The hardest thing about insurance is getting a bill that is bigger than you expected. This is especially true when you have no accidents or tickets on your record and have been loyal to your insurance company. What is going on and why are you having to pay higher premiums? Well, sometimes insurance sucks… until you need it.
When we dive into what generates the rates you pay, your actions as a driver are only part of the equation that determines how much your premium is. Did you know that your credit history and even your zip code play a role in insurance rates?
Here are some other points to consider when you find your self asking, “Why did my premium go up?”
- The number of new vehicles on the road has gone up. Newer vehicles have complex computer systems, multiple air bags, back up sensors and cameras. What does this mean to you? It means that a common fender bender can now cost 3 times as much to repair compared to only 10 years ago.
- Low gas prices ad higher employment rates mean more people are choosing to drive over alternate means of transportation. The highest increase in drivers in 25 years was recorded in 2015. Driven annual mileage is also up by 3.5% per driver.
- Accidents are increasing. Due to distracted driving, all accidents are increasing in volume. In fact, a high majority of drivers admit to “risky behaviors” such as texting, making calls, playing with GPS, and the radio or even surfing the web. Up to 15% of drivers are considered “impaired” by drugs or alcohol during the daytime and that percentage rises at night. In 2016, deaths involving vehicles hit an all time high which is worse than 1966 when we didn’t even have seat belts.
- Medical inflation and increased claim complexity plays a big role. In a small fender bender, someone who would have simply dealt with having a sore neck is now encouraged to seek specialized medical treatment and file a claim for compensation. There are many advertisements on TV and billboards that encourage drivers to seek compensation for every little ache and pain. All those attorney’s fees add up to BIG costs for everyone.
Maybe after reading all the above you are thinking, “I don’t drive a new car and don’t engage in risk driving behavior so why do I still have to pay more?”
You may drive a 1996 Honda Accord because it is inexpensive to own, drive and fix, but your Honda is also capable of totaling a 2017 Range Rover. Now that would be an expensive bill no matter who is at fault.
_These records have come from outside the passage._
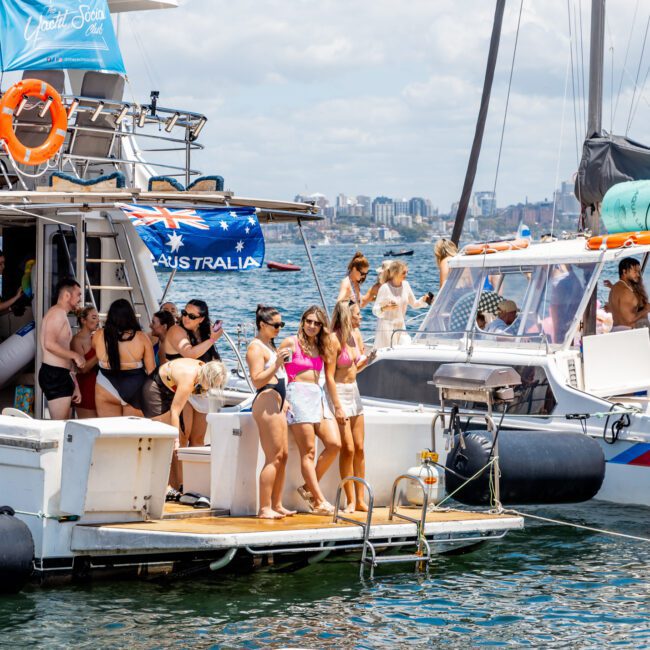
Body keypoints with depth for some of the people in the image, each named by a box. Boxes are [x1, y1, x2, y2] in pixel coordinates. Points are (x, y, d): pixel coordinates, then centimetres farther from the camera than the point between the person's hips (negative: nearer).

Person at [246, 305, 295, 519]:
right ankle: (265, 508, -10)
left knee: (283, 455, 9)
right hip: (266, 401, -10)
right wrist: (277, 364, -26)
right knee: (274, 457, -11)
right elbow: (257, 380, -18)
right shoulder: (256, 348, -9)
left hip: (277, 403, 10)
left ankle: (277, 505, 14)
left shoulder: (270, 345, 20)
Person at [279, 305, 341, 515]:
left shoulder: (319, 347, 18)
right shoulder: (291, 343, 0)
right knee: (308, 451, -8)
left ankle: (309, 487, 8)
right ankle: (319, 501, -9)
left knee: (334, 444, -6)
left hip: (317, 395, 7)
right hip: (298, 395, -7)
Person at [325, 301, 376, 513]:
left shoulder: (356, 334, 6)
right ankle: (351, 501, -2)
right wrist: (337, 407, -20)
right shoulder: (334, 339, -16)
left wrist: (366, 360, -5)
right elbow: (329, 376, -17)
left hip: (354, 391, 8)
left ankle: (361, 499, 10)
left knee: (359, 448, 6)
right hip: (339, 392, -8)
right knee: (348, 449, -7)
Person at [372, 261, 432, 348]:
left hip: (400, 327, 5)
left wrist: (424, 300, -4)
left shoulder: (405, 285, 3)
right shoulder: (385, 288, -12)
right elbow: (375, 310, -12)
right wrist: (385, 308, -32)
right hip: (387, 327, -5)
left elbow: (414, 304, 16)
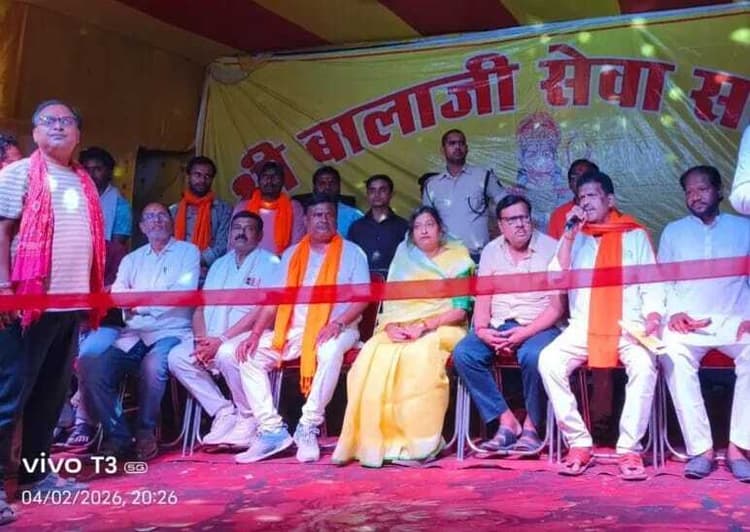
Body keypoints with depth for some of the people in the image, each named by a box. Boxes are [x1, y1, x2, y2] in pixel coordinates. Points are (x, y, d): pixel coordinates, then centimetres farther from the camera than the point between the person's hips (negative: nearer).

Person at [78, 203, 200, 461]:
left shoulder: (188, 251, 9)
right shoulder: (132, 259, 22)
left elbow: (185, 293, -7)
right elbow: (117, 293, 7)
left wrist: (141, 301, -9)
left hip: (169, 332, -4)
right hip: (132, 335, 4)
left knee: (152, 367, -35)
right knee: (92, 368, -19)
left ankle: (146, 432, -12)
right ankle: (118, 435, -7)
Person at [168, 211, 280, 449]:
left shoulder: (269, 263, 1)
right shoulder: (219, 265, 21)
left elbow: (262, 311, -11)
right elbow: (201, 307, 15)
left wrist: (222, 339, -18)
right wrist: (201, 339, -6)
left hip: (249, 337, -6)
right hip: (213, 340, 6)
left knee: (227, 354, -35)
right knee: (177, 357, -16)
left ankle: (248, 418, -13)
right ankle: (224, 412, -8)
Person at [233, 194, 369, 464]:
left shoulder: (352, 253, 5)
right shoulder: (292, 254, 15)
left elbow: (363, 297, -5)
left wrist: (338, 323, -22)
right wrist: (255, 334, -5)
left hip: (336, 330, -4)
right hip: (293, 330, 4)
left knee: (330, 351, -38)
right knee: (251, 355, -15)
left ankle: (308, 428, -26)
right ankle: (272, 430, -15)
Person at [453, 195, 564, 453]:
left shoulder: (551, 248, -1)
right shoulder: (491, 251, 13)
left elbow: (557, 306, -6)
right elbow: (482, 299, 9)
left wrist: (525, 333, -18)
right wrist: (481, 329, -11)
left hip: (538, 326, -4)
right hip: (498, 325, 4)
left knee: (533, 356, -36)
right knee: (463, 353, -23)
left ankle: (531, 426, -12)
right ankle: (507, 421, -13)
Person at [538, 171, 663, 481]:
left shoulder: (635, 234, 12)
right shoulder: (574, 236, 15)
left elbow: (652, 284, 7)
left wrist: (653, 316, -12)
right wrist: (570, 236, -5)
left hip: (629, 326, -1)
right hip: (584, 326, 2)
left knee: (643, 365, -33)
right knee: (549, 361, -26)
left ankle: (630, 449, -22)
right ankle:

The fact that the expensive luxury car can be totaled by your inexpensive vehicle is exactly the reason that the insurance companies a have to take into account all cars and all vehicles into consideration when they create their rates. As long as your car drives the same roads as that Range Rover, you and the other driver will both be a key part of the same rate and price equation.
If there is one thing anyone can take away from this: Keep your auto insurance current and talk with an agent about the right needs for coverage to ensure that you will have a safety net if something happens. Accident survivors will tell you that having auto insurance coverage when they needed it was more valuable that they could have imagined.